Un deuxième étranger fait son apparition : le docteur Dulcamara, haut en couleur et charismatique. Prétendant offrir un remède miracle à tous les maux, il vend ses produits à la foule. Nemorino croit voire un signe du destin et demande au docteur s’il possède la potion d’amour d’Iseult. Voyant là une occasion de gagner de l’argent finalement, Dulcamara produit aussitôt l’élixir d’amour. Il prévient cependant que celui-ci ne fera effet qu’au bout de vingt-quatre heures : lorsque Nemorino découvrira qu’il ne s’agit que de vin bon marché, le « docteur » aura déjà quitté le village.

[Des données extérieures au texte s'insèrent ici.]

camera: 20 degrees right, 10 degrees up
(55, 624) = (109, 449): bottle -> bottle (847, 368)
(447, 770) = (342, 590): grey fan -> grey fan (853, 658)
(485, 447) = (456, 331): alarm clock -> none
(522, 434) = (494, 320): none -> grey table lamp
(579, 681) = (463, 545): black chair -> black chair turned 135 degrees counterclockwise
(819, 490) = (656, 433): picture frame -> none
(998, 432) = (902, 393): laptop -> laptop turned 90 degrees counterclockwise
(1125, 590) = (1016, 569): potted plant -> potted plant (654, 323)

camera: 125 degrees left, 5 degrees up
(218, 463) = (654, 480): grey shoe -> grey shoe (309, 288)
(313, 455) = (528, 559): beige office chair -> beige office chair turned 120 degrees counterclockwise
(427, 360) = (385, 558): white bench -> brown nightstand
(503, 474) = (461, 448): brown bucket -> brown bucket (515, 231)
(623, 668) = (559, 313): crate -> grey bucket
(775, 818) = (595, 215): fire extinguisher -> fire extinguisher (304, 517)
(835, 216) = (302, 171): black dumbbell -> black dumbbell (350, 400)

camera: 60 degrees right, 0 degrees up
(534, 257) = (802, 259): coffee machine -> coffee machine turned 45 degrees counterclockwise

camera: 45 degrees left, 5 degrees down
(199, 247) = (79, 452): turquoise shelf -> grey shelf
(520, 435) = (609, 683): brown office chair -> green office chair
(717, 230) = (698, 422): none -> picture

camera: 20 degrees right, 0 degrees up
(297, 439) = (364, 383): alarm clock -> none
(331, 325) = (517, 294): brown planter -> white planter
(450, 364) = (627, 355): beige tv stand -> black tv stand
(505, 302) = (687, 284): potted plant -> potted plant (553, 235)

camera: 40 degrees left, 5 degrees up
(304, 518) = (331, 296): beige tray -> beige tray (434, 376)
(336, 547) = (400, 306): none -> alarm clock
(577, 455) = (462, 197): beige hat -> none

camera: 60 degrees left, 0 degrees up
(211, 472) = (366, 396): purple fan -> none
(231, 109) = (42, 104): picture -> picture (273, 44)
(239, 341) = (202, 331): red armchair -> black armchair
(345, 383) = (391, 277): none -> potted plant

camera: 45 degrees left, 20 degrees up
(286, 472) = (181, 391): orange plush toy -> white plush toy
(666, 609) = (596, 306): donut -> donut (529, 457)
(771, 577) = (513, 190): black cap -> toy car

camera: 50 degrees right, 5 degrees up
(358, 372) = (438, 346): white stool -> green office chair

Nemorino, qui n’a encore jamais bu une goutte d’alcool, boit toute la bouteille. Il devient rapidement plus joyeux et plus sûr de lui. Voyant Adina et convaincu de l’efficacité de l’élixir, il adopte un air de noble indifférence. Irritée par ce changement d’attitude, Adina annonce à Belcore qu’elle l’épousera à la fin de la semaine.
À ce moment-là, des soldats arrivent avec l’ordre de reprendre leur service le lendemain matin. Belcore suggère donc d’avancer le mariage au soir même. Nemorino est horrifié : le temps que le philtre d’amour fasse effet, Adina sera mariée. Il la supplie, mais en vain. À la grande joie de tout le village, Adina et Belcore préparent leurs noces.
Acte II
La fête précédant le mariage bat son plein. Dulcamara invite Adina à chanter un duo avec lui. Belcore convoque le notaire local pour régler le contrat de mariage, mais Adina, agacée par l’absence de Nemorino, décide d’attendre avant de signer.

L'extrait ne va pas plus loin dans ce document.